AS a further reminder of how much the United States-Japanese relationship is changing, celebrations will be held in Japan in mid-May to commemorate the 20th anniversary of the return of Okinawa to Japanese control. Japanese Prime Minister Kiichi Miyazawa is also expected to visit Washington prior to this July's G-7 meeting in Munich.
It is hoped these events will refocus attention on the positive aspects of the relationship and stimulate interest again in the touted "global partnership." But with elections in both countries this year, it is unlikely much progress will be made in overcoming perceptions of animosity.
Recent tensions have arisen from a sense of uncertainty over the US and Japanese roles in the world of the 1990s. Now that there is no longer a credible military threat to Japan, managing the alliance will be more difficult. Permanent American troops, 75 percent stationed on Okinawa, will eventually be removed from Japan. Competition for resources and market share and the equitable distribution of economic gain will be the main challenges facing policymakers.
Disparaging comments about trends in American society by Japanese politicians have led to perceptions in the US that Japan, with its financial strength, now feels superior to its strongest ally. This may be more accurately interpreted as a reflection of Japan's emergence from a long-standing feeling of inferiority in its relations with the US.
The Japanese are understandably proud of their economic and social accomplishments since World War II. At the same time, they are also aware of their image as a nation plagued by political scandals that has yet to find its diplomatic niche.
Japan has often felt isolated from the world community and is a nation with a long history of playing catch-up. It now finds that a larger stake and greater influence in global matters is accompanied by unprecedented interest in Japan's affairs. And many complain that Japan has not lived up to its international responsibilities. While Japan has been unable to successfully present itself to the world as a nation actively engaged, it is no doubt inevitable that the Japanese will, in time, show leadership a nd initiatives that demonstrate their belief in a shared destiny for all nations.
In many ways, Japan's domestic political structure has stifled its ability to offer leadership internationally. The Japanese system does not formulate quick or dynamic foreign policy. Previously, Japanese leaders have relied on gaiatsu, or external pressure, to unify moves on contentious trade and foreign- policy issues. But there is no such pressure from the US or elsewhere to force domestic political reform.

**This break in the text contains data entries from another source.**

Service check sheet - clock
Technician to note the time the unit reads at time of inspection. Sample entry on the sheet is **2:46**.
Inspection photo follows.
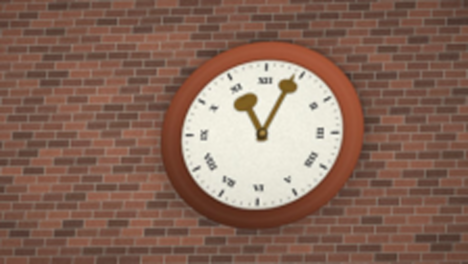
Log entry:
**11:04**
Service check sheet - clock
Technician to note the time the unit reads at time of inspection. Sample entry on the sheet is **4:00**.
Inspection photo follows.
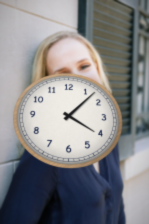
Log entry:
**4:07**
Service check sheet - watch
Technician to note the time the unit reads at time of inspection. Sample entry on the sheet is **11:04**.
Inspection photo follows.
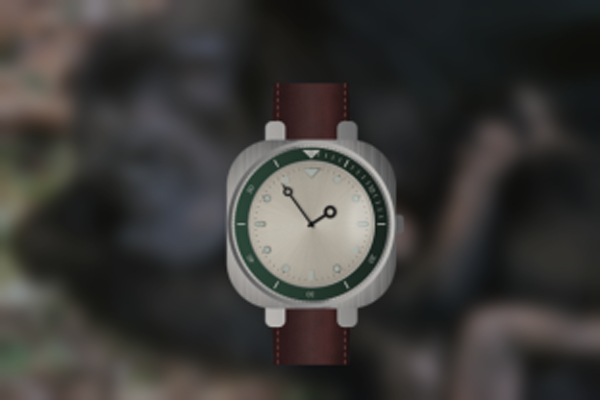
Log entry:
**1:54**
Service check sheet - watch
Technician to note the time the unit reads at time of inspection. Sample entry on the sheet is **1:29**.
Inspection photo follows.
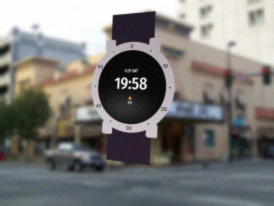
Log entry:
**19:58**
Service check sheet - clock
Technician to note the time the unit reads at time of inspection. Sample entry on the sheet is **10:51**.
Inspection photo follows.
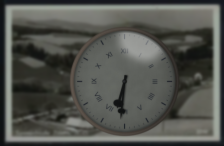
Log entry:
**6:31**
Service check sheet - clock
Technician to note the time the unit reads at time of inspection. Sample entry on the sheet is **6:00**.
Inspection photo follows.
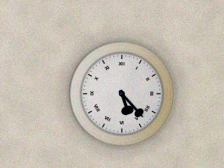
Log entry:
**5:23**
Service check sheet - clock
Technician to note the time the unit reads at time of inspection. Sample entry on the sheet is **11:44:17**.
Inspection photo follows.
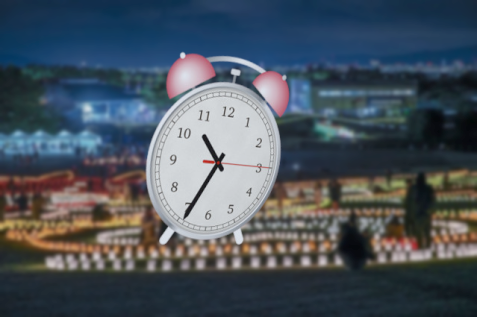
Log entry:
**10:34:15**
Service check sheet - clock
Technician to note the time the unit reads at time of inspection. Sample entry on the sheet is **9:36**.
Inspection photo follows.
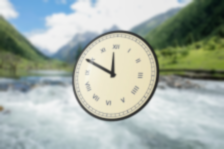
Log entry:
**11:49**
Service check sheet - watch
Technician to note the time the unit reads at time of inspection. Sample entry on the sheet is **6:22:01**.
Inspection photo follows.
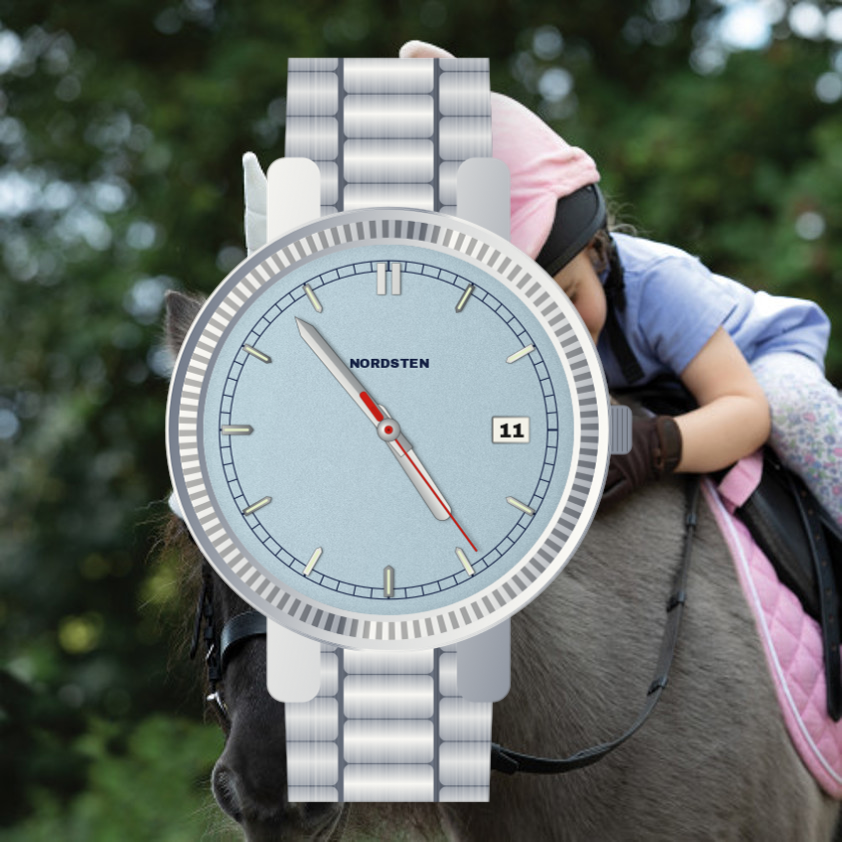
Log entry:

It is unlikely that we'll see Japan put forth major international initiatives until such reform is carried out. There will, however, continue to be incremental changes in policy that will gradually involve Japan more fully in the world's affairs. One example is Tokyo's June conference on Cambodia. This is a small, yet significant move at a time when legislation that would allow Japan's Self-Defense Forces to participate in United Nations peacekeeping operations remains stalled in the Diet.
Japan has earned the right to an expanded decisionmaking role in international forums that is commensurate with its financial contributions. We should support such a position. A more active and independent Japanese foreign policy is an inevitable and natural outcome of political and economic maturity. But only Japan, through its own democratic political process, can determine what its function in the world should be.
With European Community integration, the US-Canada free-trade agreement, and the prospect of a North American free-trade zone, there is renewed interest in Japan and throughout Asia in an Asian-Pacific regional strategy. It is uncertain what form it would take or even if the US would be included. But certainly, with the yen becoming the dominant currency in Asia, Japan would be the centerpiece.
Japan could facilitate its larger regional role and lessen distrust among Asians by honestly confronting its wartime past. Relations with South Korea have been strained of late because of Japan's unwillingness to recognize the claims of the so-called "comfort women."
Furthermore, Japan's ability to criticize nations like China for human rights violations is hampered by its refusal to acknowledge its past.
What will the Japanese do with a greater say in world affairs? The Japanese clearly have economic strength and will no doubt continue to use this brawn to seek political power in the world. But Japan will have to present a more benevolent image of itself to the global community, identifying values and interests that it cherishes.
Japan's new policy on official development assistance signifies a move in this direction. Tokyo now requires aid recipients to have acceptable policies on arms trading, military expenditure, human rights, and democratization.
However, Tokyo's continued assistance to Burma, despite that country's human rights violations and suppression of democratic movements, suggests that this new policy, like much of Japan's foreign activities, will be implemented by degrees.